What is survivorship bias? It is the condition when a stock which have actually went out of the S&P 500 because it was failing is currently not in the list, right? So last year, for example, there was a stock which was failing and going down, down, down. So at some point in December last year, they removed it from S&P 500 and they included a new stock.

S2

Speaker 2

12:00

So if we have made the optimization last November, we could end up with having this stock into our portfolio and actually it affecting our portfolio results. But if we use the most recent S&P 500 symbols list, this stock would not be there. So that's survivorship bias. And for the given project, we are not going to deal with this survivorship bias so the list we are going to work with has survivorship bias most probably so yeah that is a limitation you need to know.

S2

Speaker 2

12:30

In the second project we are going to develop a Twitter sentiment-based investing strategy. We are going to use the Nasdaq 100 stocks and Twitter sentiment data. What is sentiment investing? This approach focuses on analyzing how people feel about certain stocks, industries or the overall market.

S2

Speaker 2

12:49

It assumes that the public sentiment can impact stock prices and for example if many people are positive about a particular company on Twitter it might indicate potential for that company stock to perform well. What we are going to do first we're going to load the Nasdaq stocks Twitter sentiment data. Then we're going to calculate a quantitative feature of the engagement ratio in Twitter for each stock. After that we're going to rank all the stocks cross-sectionally for each month and create an equal weight portfolio.

S2

Speaker 2

13:22

In the end, we're going to compare the return of this portfolio to the Nasdaq itself. The second strategy is much smaller than the first strategy. There is no machine learning modeling in this strategy, but the idea here is to show you how alternative or different data, in this case sentiment data, can help us to create a quant feature and then create potential strategy out of it. That's the idea of the second project.

S2

Speaker 2

13:46

And the third project is about an intraday strategy using a GARC model. In this 1 we are going to focus on a single asset and we'll be using simulated data. Actually we'll have daily data and intraday five-minute data. But what does an intraday strategy mean?

S2

Speaker 2

14:03

This approach involves buying and selling financial assets within the same trading day to profit from the short-term price movements. Intraday traders usually use technical analysis, real-time data, and different risk management techniques to make decisions and profit from the strategies. What exactly we are going to do in this project? First, we are going to load the simulated daily data and the simulated five-minute data.

S2

Speaker 2

14:28

Then we are going to define a function which would fit in a rolling window, a GARC model to predict 1 day ahead volatility of the asset. After we have that, we'll calculate prediction premium. So we'll predict the volatility and we'll calculate the prediction premium and form a daily signal from it. After we have calculated that, then we'll merge the daily data with the intraday data and calculate intraday technical indicators to form intraday signal.

**WORK ORDER 1**.
In the transcript on trading-strategy projects, what data will the third project use?
**WORK ORDER 2**.
Render this sentence from the transcript on trading-strategy projects in Spanish: "The second strategy is much smaller than the first strategy."
**WORK ORDER 3**.
Proceed with the transcript on trading-strategy projects, picking up right after its last sentence.

**EXTRACTED RECORDS**.

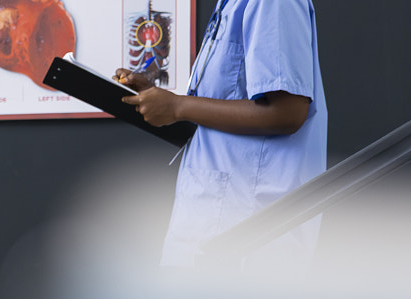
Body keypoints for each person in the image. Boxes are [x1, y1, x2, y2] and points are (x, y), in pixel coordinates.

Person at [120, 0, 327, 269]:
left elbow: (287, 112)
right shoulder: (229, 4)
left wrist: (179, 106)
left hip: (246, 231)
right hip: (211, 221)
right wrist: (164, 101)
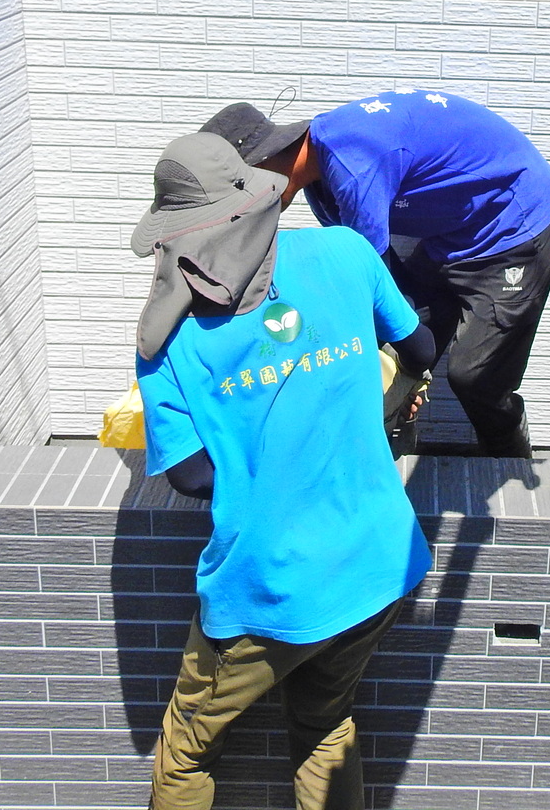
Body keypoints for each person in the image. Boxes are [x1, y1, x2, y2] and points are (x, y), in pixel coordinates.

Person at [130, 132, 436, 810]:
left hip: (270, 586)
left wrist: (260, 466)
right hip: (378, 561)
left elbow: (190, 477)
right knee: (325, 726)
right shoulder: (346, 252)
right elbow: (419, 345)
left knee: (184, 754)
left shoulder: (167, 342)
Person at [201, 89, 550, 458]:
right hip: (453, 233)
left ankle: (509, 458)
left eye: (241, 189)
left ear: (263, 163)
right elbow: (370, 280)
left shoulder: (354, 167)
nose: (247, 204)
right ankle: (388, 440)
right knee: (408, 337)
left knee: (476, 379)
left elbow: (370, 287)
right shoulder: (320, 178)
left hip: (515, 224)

==

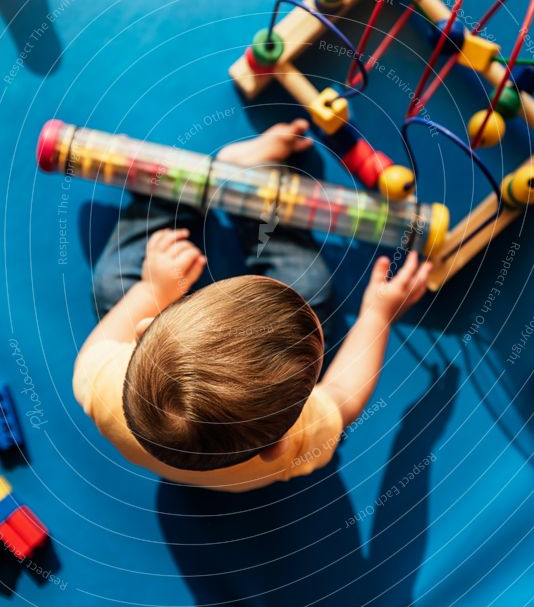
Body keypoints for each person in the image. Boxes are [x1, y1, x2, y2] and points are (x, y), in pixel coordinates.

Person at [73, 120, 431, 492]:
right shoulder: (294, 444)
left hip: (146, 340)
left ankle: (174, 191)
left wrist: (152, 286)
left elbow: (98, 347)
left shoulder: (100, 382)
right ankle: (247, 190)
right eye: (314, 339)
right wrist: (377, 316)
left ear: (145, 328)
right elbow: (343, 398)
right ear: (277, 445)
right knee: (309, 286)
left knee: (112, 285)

**EXPECTED OUTPUT 1**.
Simulated data: daily data and intraday five-minute data for a single asset.

**EXPECTED OUTPUT 2**.
La segunda estrategia es mucho más pequeña que la primera estrategia.

**EXPECTED OUTPUT 3**.
S2

Speaker 2

14:56

So we will have a daily signal and then on top an intraday signal, so 2 signals. And after we have that, we will generate position entry and hold until the end of the day. In the end we are going to calculate the final strategy returns and this is it for the third project. The idea is to show you how predicting volatility works in intraday strategies.

S2

Speaker 2

15:19

And yeah with that guys we are ready to jump into the first project so let's get into it. Okay let's start with the first project the unsupervised learning trading strategy but before we continue with the coding guys the first step would be for you to pause the video and install all the needed packages for this project so I prepared a small list up here with all the packages we are going to need for the project So those are pandas, numpy, matplotlib, statsmodels, pandas data reader, datetime, yfinance, sklearn and piportfolio. How you can install the packages? You can do it the following way.

S2

Speaker 2

15:58

You can open an anaconda prompt like that, right? And then just write pip install and the package name pip install pandas for example and do that for each package that's 1 way another way to do it is through the notebook itself you can type the following so pip install and then the package name so pip install pandas you do ctrl shift and run the cell and it will install the package. Pause the video take your time install all the packages and let's continue. Okay so the first step would be to download the S&P 500 constituents prices data But before that we'll have to import all the packages we'll use throughout this project.

S2

Speaker 2

16:38

I've already prepared that. Those are all the packages we've just installed and now we are importing into the Jupyter notebook. The next step would be to download S&P 500 constituents data. To do that we can go to this link on Wikipedia and up here you can see that they have a table containing S&P 500 component stocks like the symbol, the name of the security sector, industry, date added as well.

S2

Speaker 2

17:05

So quite some data. So we would like to load this table into our Jupyter notebook. How we can do that? We'll just call a pandas read HTML function and let's see what this would return us.

S2

Speaker 2

17:19

Okay, so this is returning a list containing 2 elements. It looks like 2 data frames. So, actually we are interested in the first data frame. Yeah, Exactly.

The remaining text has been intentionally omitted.